I think, on the whole, that David Cameron is a vacuous politician who thinks more about style than substance and whose main policy seems to be "look at me, I'm like tony Blair, but nicer". However, today he has made completely the right decision on Grammar schools and deserves praise for doing so.
David Cameron has highlighted that Grammar schools are full of middle class kids. This is a glaring admission that selection favours the middle classes at the expense of the poor.
The Tory party have a long way to go on this and David Cameron has to do a lot more than this to convince me he has anything to offer those of us who work in education, but it is a good first step in the right direction.
Well done Mr Cameron - Now that's a first from me.
1 comment:
Grammar Schools are full of middle class kids because they're in middle class areas. Before they were destroyed in other areas they were full of children from the area where they were, be it middle class or working class.
I never understood why socialists were against the tripartite system, it gave the working classes the best route out of the unpleasant work they did (what miner would want their child to go down the mine?)
The best comprehensives are full of middle class kids too.
The comprehensive system is abhorrent. It seeks to treat all children as the same, to the detriment of their opportunities.

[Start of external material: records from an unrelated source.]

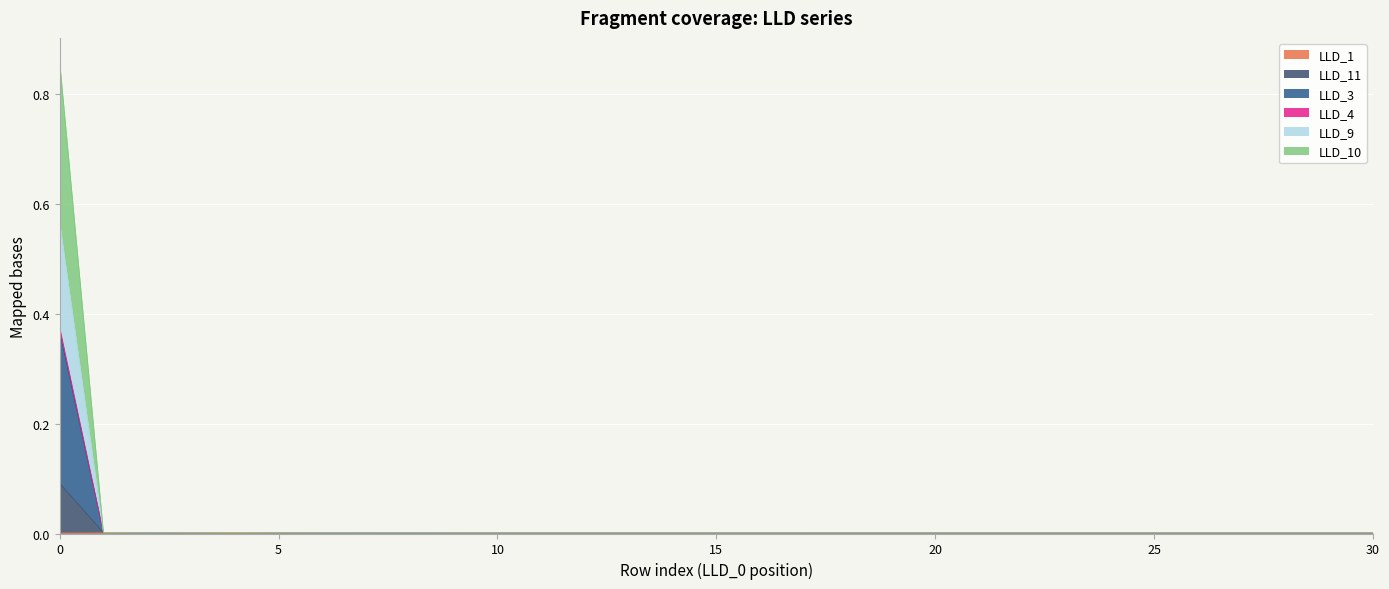

True or false: LLD_10 and LLD_11 intersect in this chart.

False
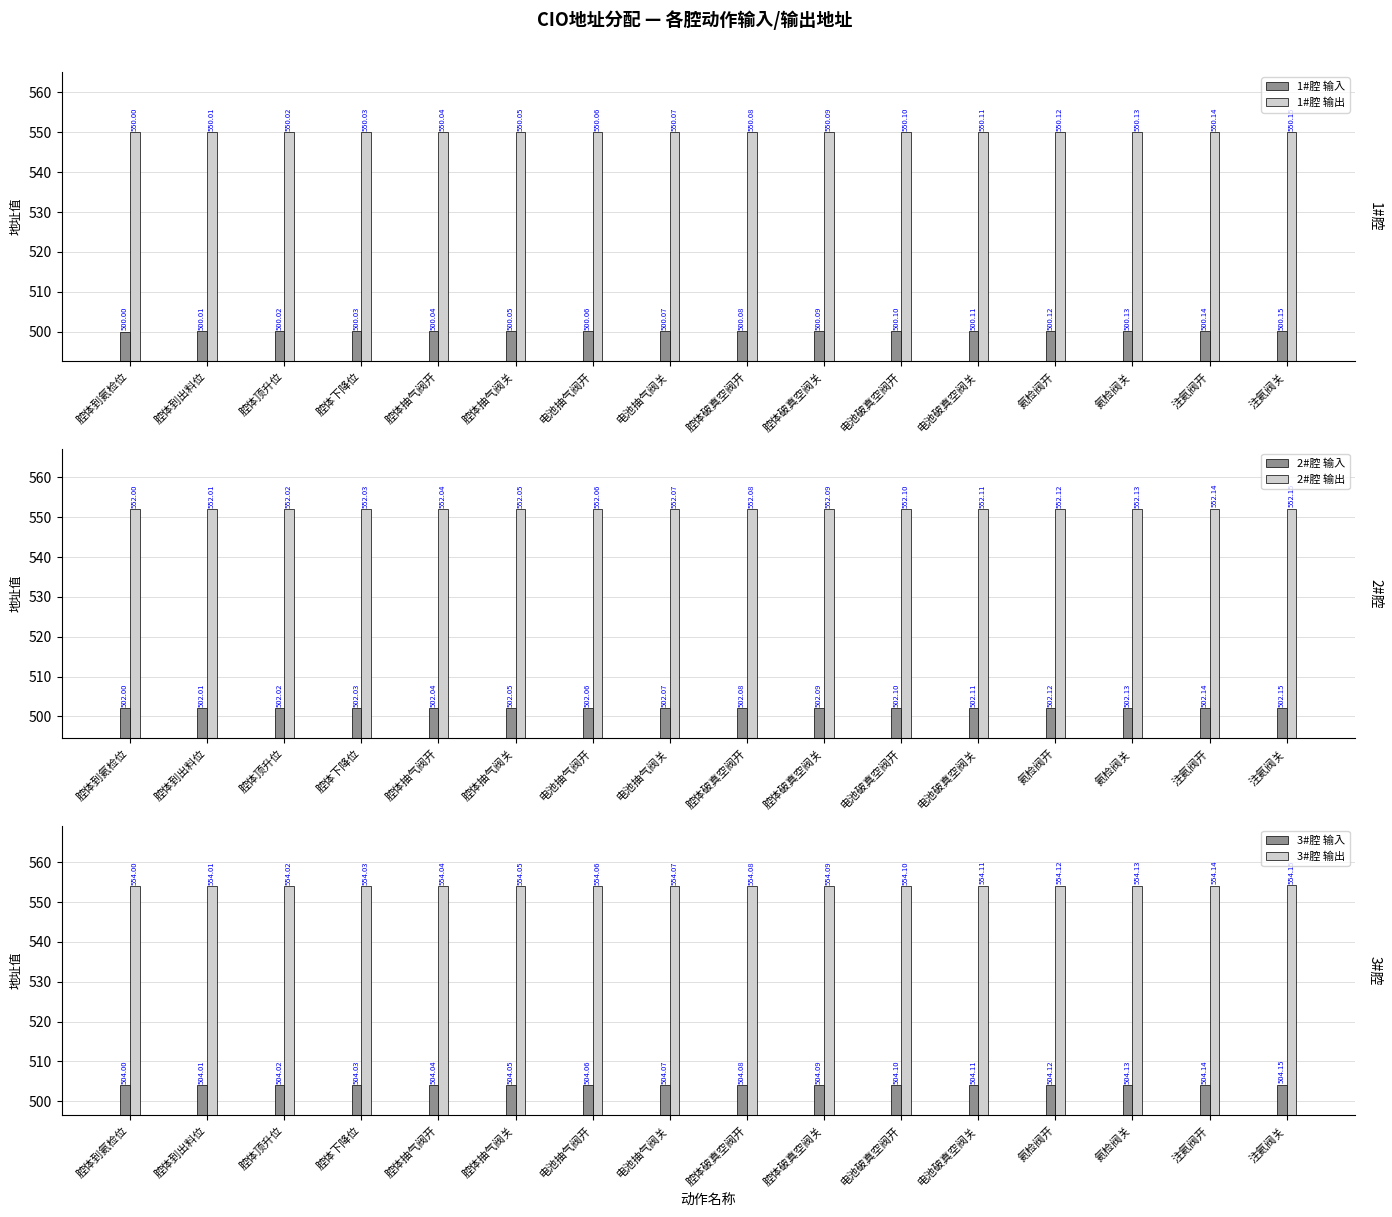

List the labels in order of 3#腔 输出 value, smallest first.

腔体到氦检位, 腔体到出料位, 腔体顶升位, 腔体下降位, 腔体抽气阀开, 腔体抽气阀关, 电池抽气阀开, 电池抽气阀关, 腔体破真空阀开, 腔体破真空阀关, 电池破真空阀开, 电池破真空阀关, 氦检阀开, 氦检阀关, 注氦阀开, 注氦阀关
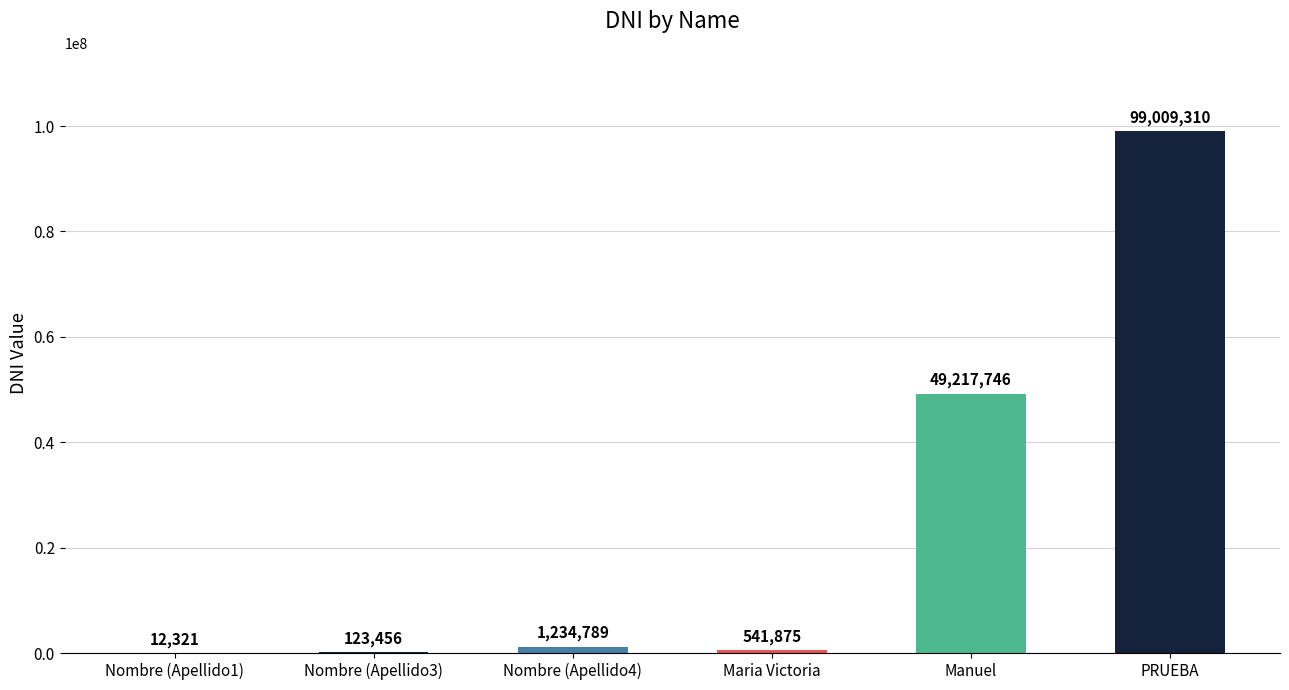

True or false: the data shows 1234789 at Nombre (Apellido4).

True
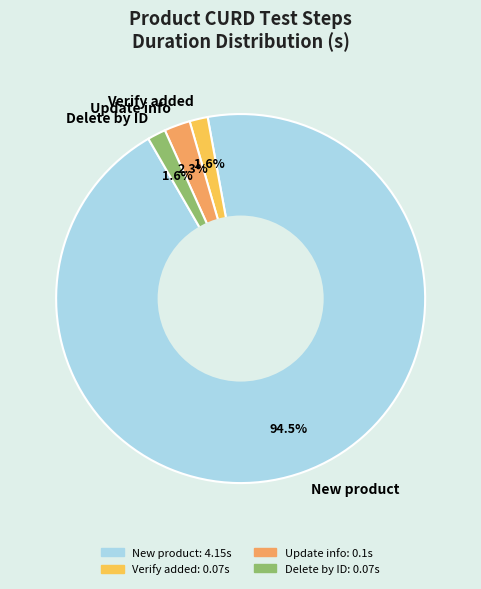

Which slice is the largest?

New product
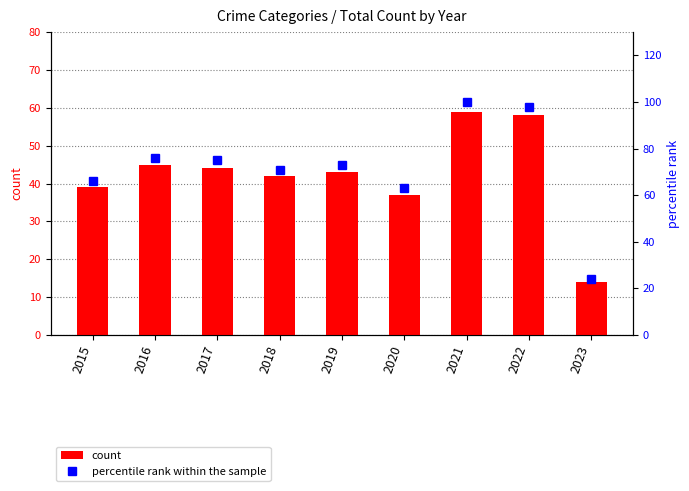

How many values in the count series are below 43?

4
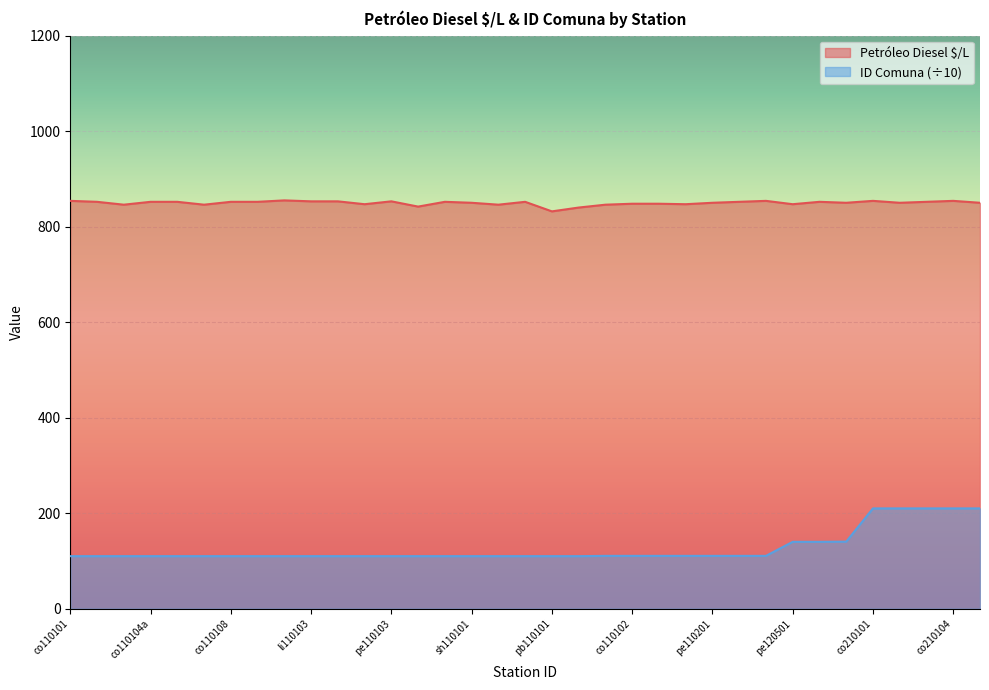

What is the difference between the second highest and minimum values in the Petróleo Diesel $/L series?

22.0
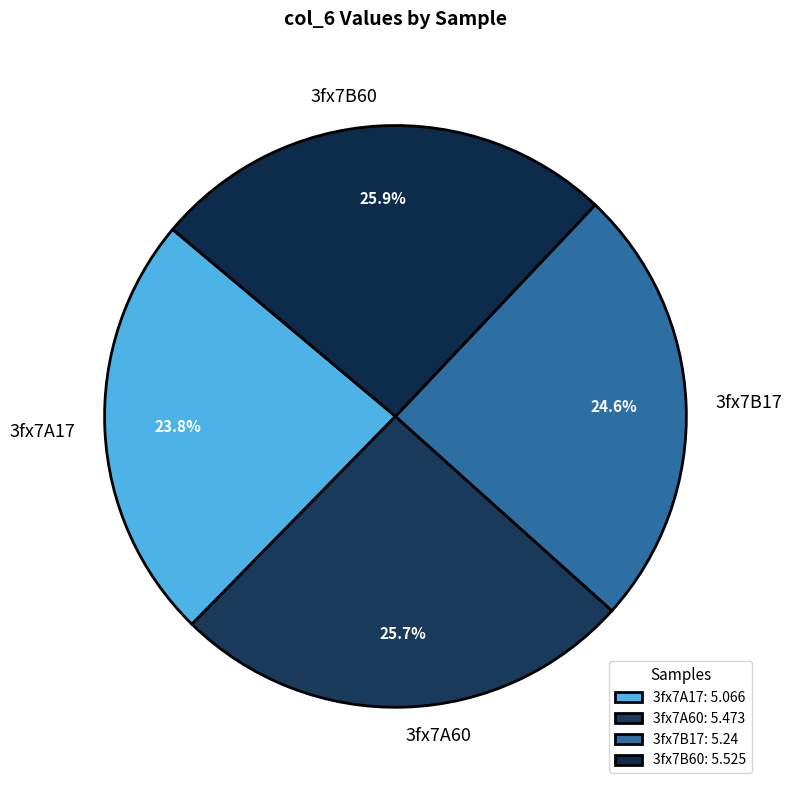

What portion of the pie excludes 3fx7A60?

74.3%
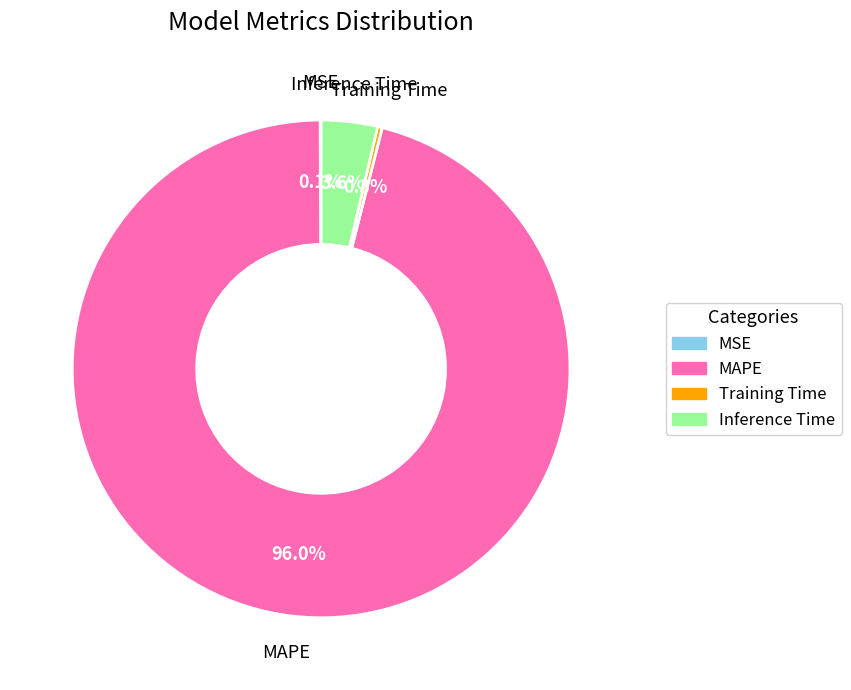

Does any single category account for the majority?

Yes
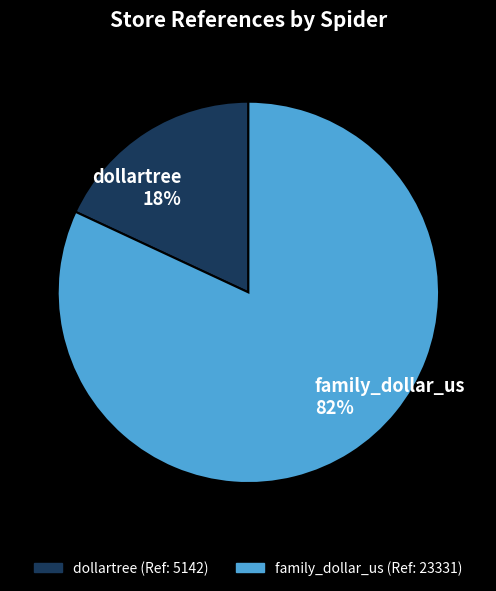

Count the number of slices in the pie.

2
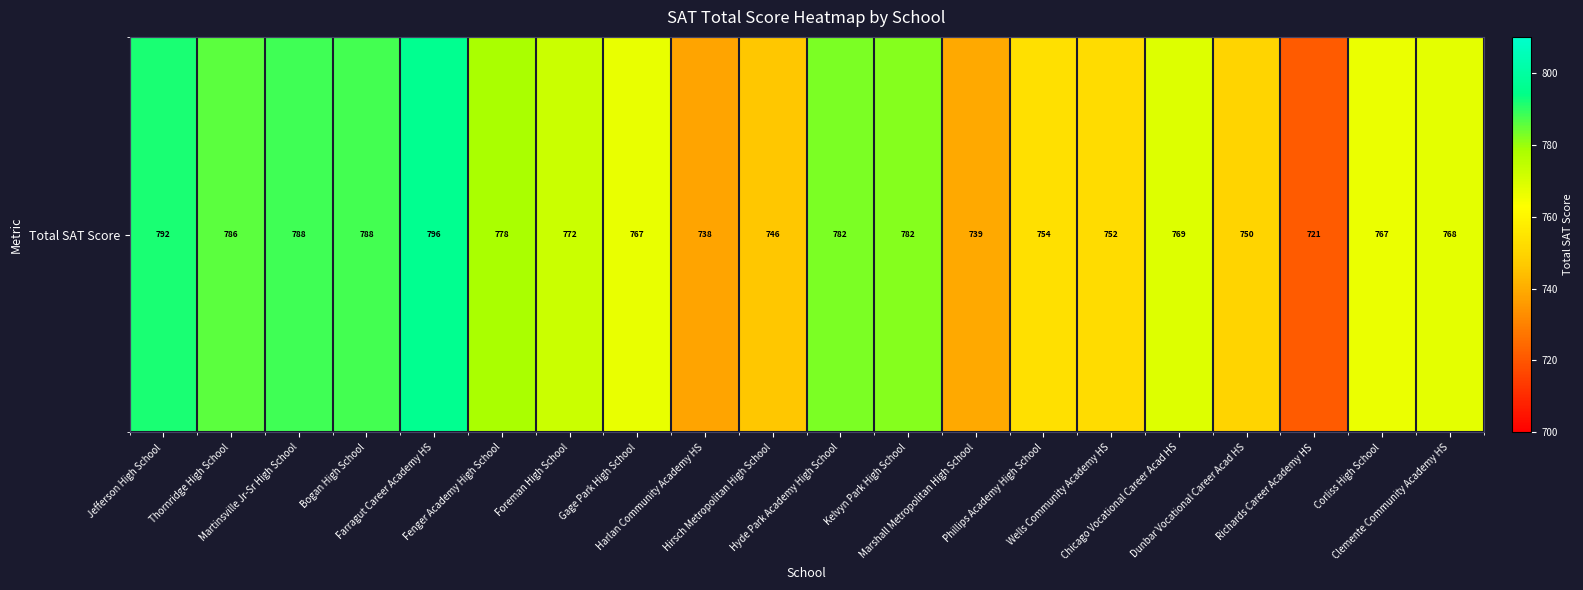

At which category does the chart reach its peak across all series?

Farragut Career Academy HS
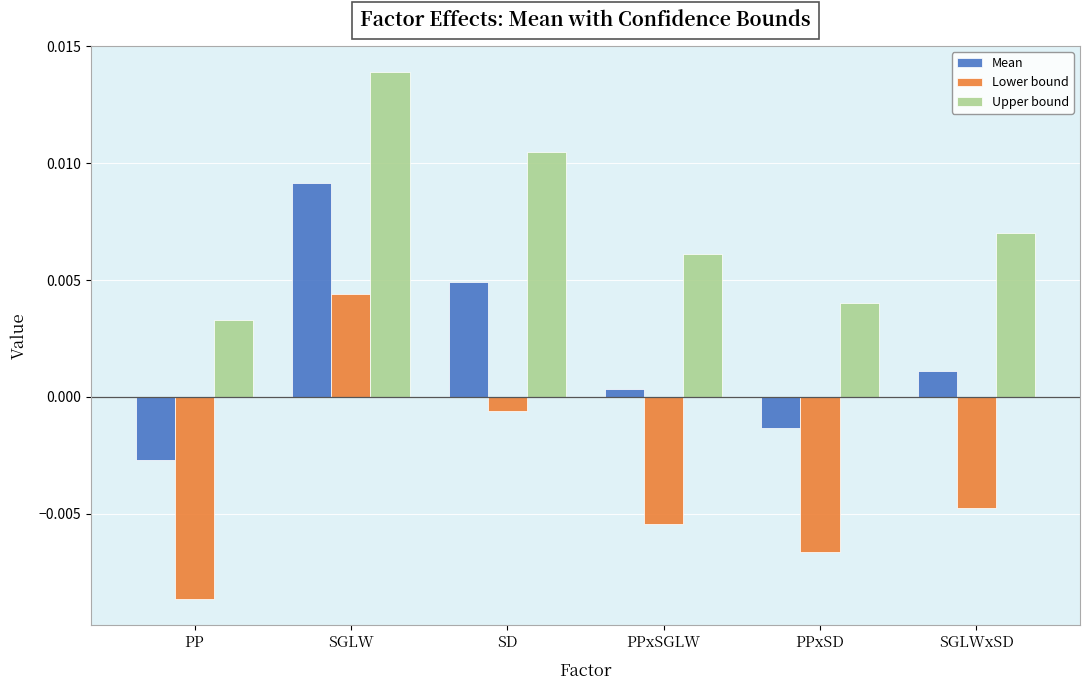

How many groups of bars are there?

6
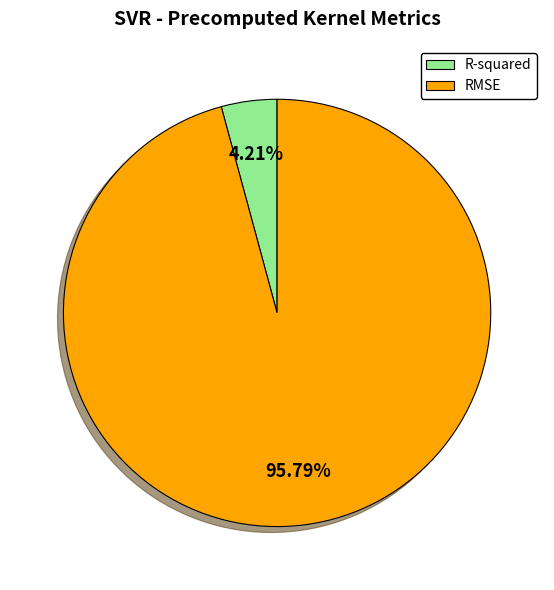

Is there any slice that represents more than half of the pie?

Yes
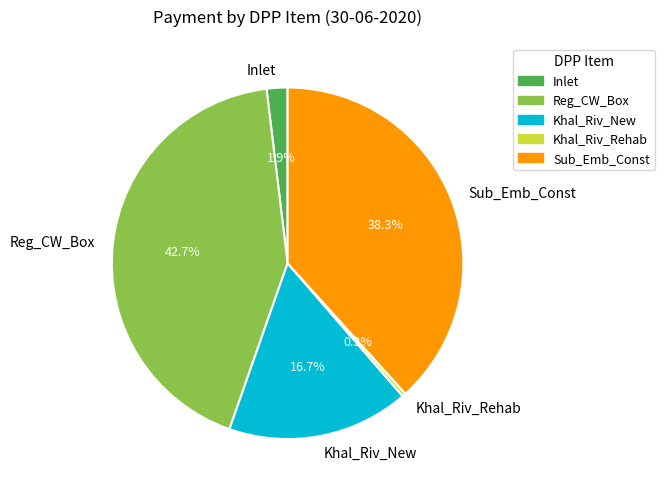

What portion of the pie excludes Sub_Emb_Const?

61.7%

We should allow choice and selection in education. Let parents and children decide on the school through vouchers or tax credits. Let schools select based upon ability. Let education be tailored to the children not to some ideology of egalitarianism.
This also has the huge benefit of removing the state from the running of most schools.
The only problem is the unions won't like it because it reduces their power, but surely this is a case where the children should come first, not the politics of teacher's unions.